Drinks from 6.30 pm lecture starts 7.30 pm
HK$100 RGS HK members and HK$150 Non Members
Tim Jarvis to lectures on "To the Edge of Endurance". Mr Jarvis has undertaken unsupported expeditions to some of the world's most remote regions, including to the South and North Poles and across Australia's largest desert, the Great Victoria Desert. He has also taken a kayak passage to the dry centre of Australia, lived on the largest uninhabited island in the South Pacific and recreated the polar survival journey of Australian explorer Sir Douglas Mawson. He held the record for the fastest unsupported journey to the South Pole and the longest unsupported journey in Antarctica.
In 2007, Mr Jarvis's retraced Australian polar explorer Sir Douglas Mawson's polar survival journey of 1912/13. Mr Jarvis's modern re-enactment of this expedition is unique for using exact replica 1913 clothing, equipment and starvation rations as Sir Douglas's expedition had used. The documentary made of the expedition, Mawson in Antarctica, was the flagship of the Film Australia 'Making History' series and fronted Channel 4's highly acclaimed 'Edge of Endurance' series. The expedition's patrons were then Australian Prime Minister the Hon John Howard and the Hon Alexandra Shackleton, the granddaughter of Sir Ernest Shackleton.
In January 2013, Tim Jarvis is to lead a re-enactment of British explorer Sir Ernest Shackleton's 1916 rescue expedition, perhaps the most famous rescue in history. Sir Ernest's rescue expedition was audaciously planned following the sinking of his original expedition ship, The Endurance, which left his 30 expeditoners stranded on Antarctica. Mr Jarvis is to sail a small wooden boat, the Alexandra Shackleton, an exact replica of Sir Ernest's original 22.5' whaler the James Caird, from Elephant Island, off the tip of the Antarctic Peninsula, 1,500km across the Southern Ocean, in the first attempt at the feat using entirely original equipment.
After crossing the roughest ocean in the world with just five companions in an open boat without navigation equipment to South Georgia, Mr Jarvis is then to scale, like Sir Ernest, the island's precipitous peaks with no mountaineering equipment to reach the same remote whaling station. For Sir Ernest this led to the rescue his 22 men still stranded in Antarctica, whose rescue depended on his success. A documentary film to be shown worldwide is being made about the expedition, with major educational/science linkages including highlighting Antarctic ice cap melt.
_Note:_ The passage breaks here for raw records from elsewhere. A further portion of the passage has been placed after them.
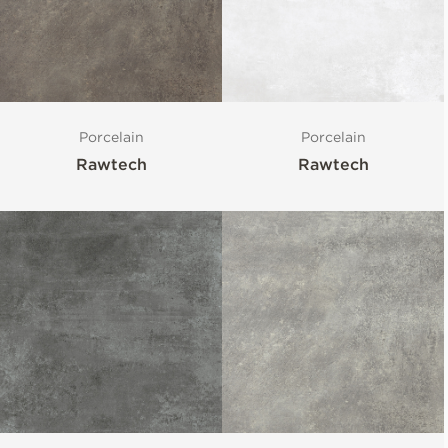
Porcelain
Porcelain
Rawtech
Rawtech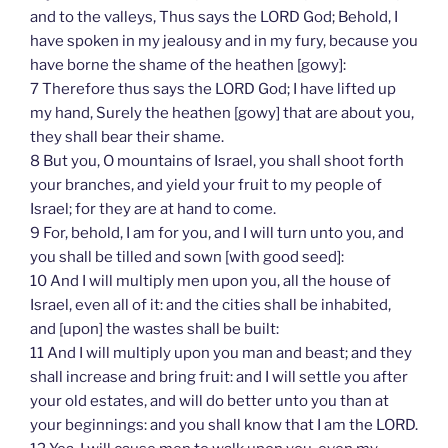
and to the valleys, Thus says the LORD God; Behold, I
have spoken in my jealousy and in my fury, because you
have borne the shame of the heathen [gowy]:
7 Therefore thus says the LORD God; I have lifted up
my hand, Surely the heathen [gowy] that are about you,
they shall bear their shame.
8 But you, O mountains of Israel, you shall shoot forth
your branches, and yield your fruit to my people of
Israel; for they are at hand to come.
9 For, behold, I am for you, and I will turn unto you, and
you shall be tilled and sown [with good seed]:
10 And I will multiply men upon you, all the house of
Israel, even all of it: and the cities shall be inhabited,
and [upon] the wastes shall be built:
11 And I will multiply upon you man and beast; and they
shall increase and bring fruit: and I will settle you after
your old estates, and will do better unto you than at
your beginnings: and you shall know that I am the LORD.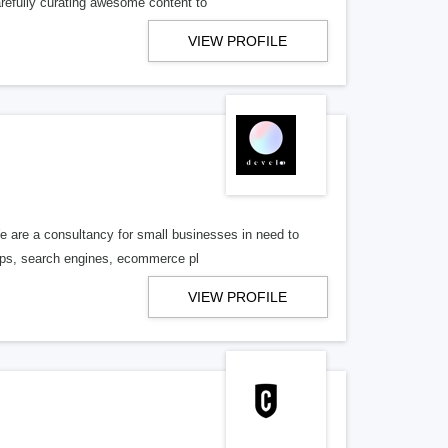
refully curating awesome content to
VIEW PROFILE
We are a consultancy for small businesses in need to
hops, search engines, ecommerce pl
VIEW PROFILE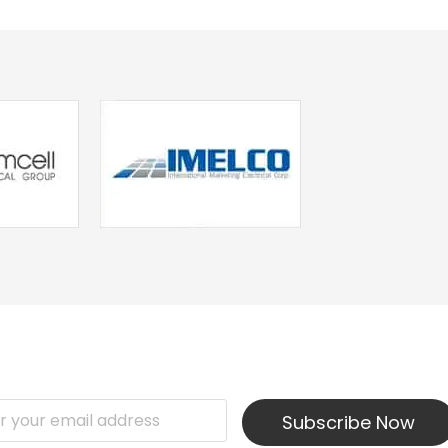
Subscribe Now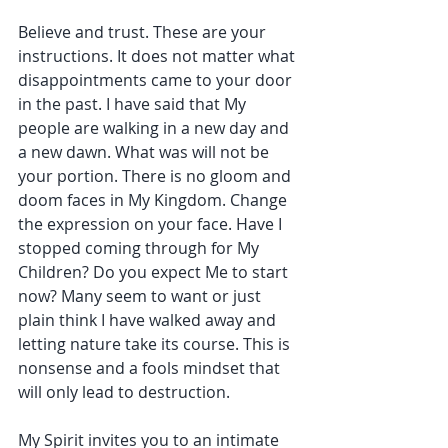
Believe and trust. These are your 
instructions. It does not matter what 
disappointments came to your door 
in the past. I have said that My 
people are walking in a new day and 
a new dawn. What was will not be 
your portion. There is no gloom and 
doom faces in My Kingdom. Change 
the expression on your face. Have I 
stopped coming through for My 
Children? Do you expect Me to start 
now? Many seem to want or just 
plain think I have walked away and 
letting nature take its course. This is 
nonsense and a fools mindset that 
will only lead to destruction.
My Spirit invites you to an intimate 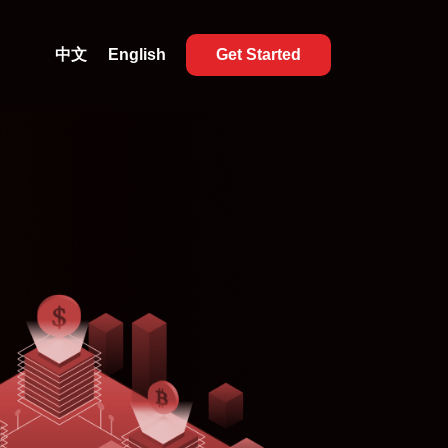
中文
English
Get Started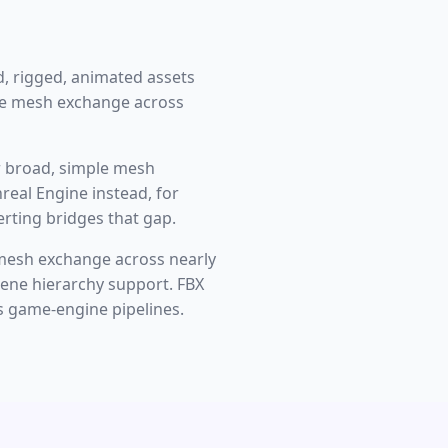
, rigged, animated assets
le mesh exchange across
or broad, simple mesh
real Engine instead, for
ting bridges that gap.
mesh exchange across nearly
scene hierarchy support. FBX
s game-engine pipelines.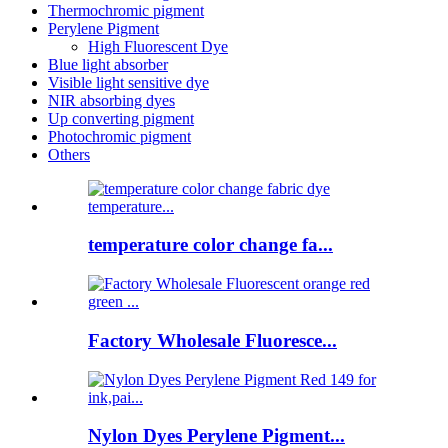
Thermochromic pigment
Perylene Pigment
High Fluorescent Dye
Blue light absorber
Visible light sensitive dye
NIR absorbing dyes
Up converting pigment
Photochromic pigment
Others
temperature color change fa...
Factory Wholesale Fluoresce...
Nylon Dyes Perylene Pigment...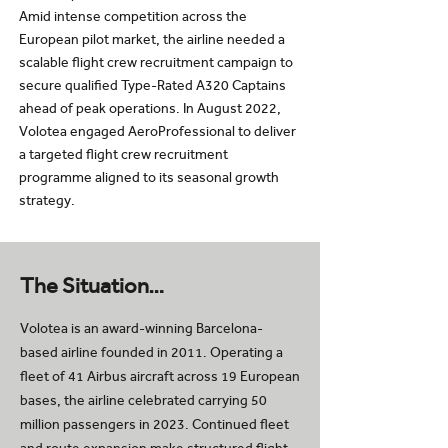
Amid intense competition across the
European pilot market, the airline needed a
scalable flight crew recruitment campaign to
secure qualified Type-Rated A320 Captains
ahead of peak operations. In August 2022,
Volotea engaged AeroProfessional to deliver
a targeted flight crew recruitment
programme aligned to its seasonal growth
strategy.
The Situation…
Volotea is an award-winning Barcelona-
based airline founded in 2011. Operating a
fleet of 41 Airbus aircraft across 19 European
bases, the airline celebrated carrying 50
million passengers in 2023. Continued fleet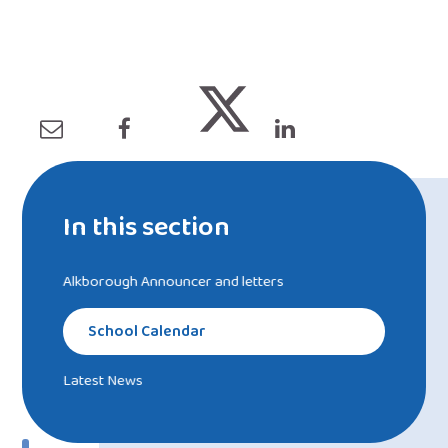
In this section
Alkborough Announcer and letters
School Calendar
Latest News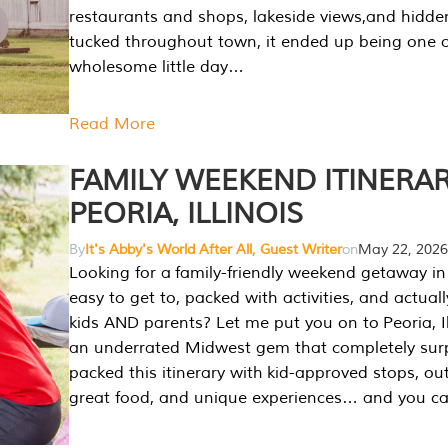
restaurants and shops, lakeside views,and hidd
tucked throughout town, it ended up being one 
wholesome little day…
Read More
FAMILY WEEKEND ITINERAR
PEORIA, ILLINOIS
By
It's Abby's World After All, Guest Writer
on
May 22, 2026
Looking for a family-friendly weekend getaway in I
easy to get to, packed with activities, and actuall
kids AND parents? Let me put you on to Peoria, Illi
an underrated Midwest gem that completely sur
packed this itinerary with kid-approved stops, ou
great food, and unique experiences… and you 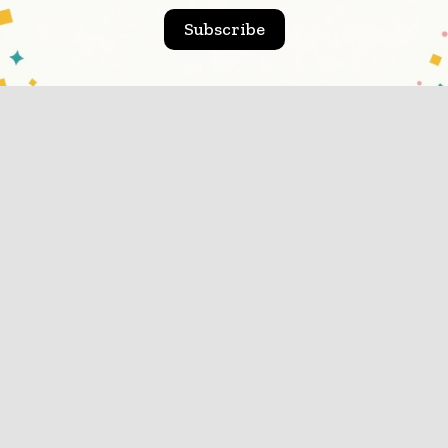
the drinkNo...
Subscribe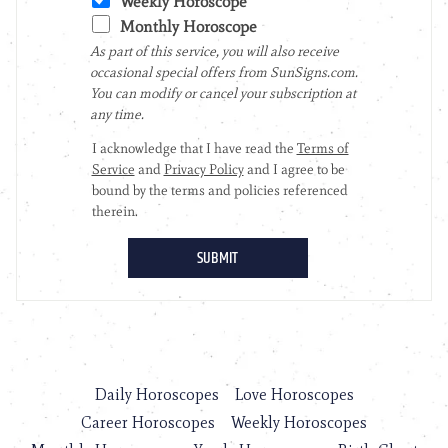
Daily Horoscopes
Love Horoscopes
Career Horoscopes
Weekly Horoscopes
Tim Jarvis is an explorer, environmental scientist, author, adventurer and public speaker. Mr Jarvis holds Masters' degrees in environmental science and environmental law. In addition to being an explorer, he uses his public speaking engagements, films and books about his expeditions to promote thinking about climate change and biodiversity loss. Mr Jarvis also works as a sustainability adviser on multilateral aid projects for organisations including the World Bank, Asian Development Bank and AusAID. He was awarded the Australian Geographic Society's 'Spirit of Adventure' medal for his kayak journey across Australia's largest salt lake, Lake Eyre in 2004. He was conferred a Member of the Order of Australia (AM) for services to the environment, community and exploration in the 2010 Australian honours list and made a Fellow of the Yale World Fellows Programme. He is Director of an outcome-focused environmental initiative Do-Tank. He is the author of three books about his expeditions.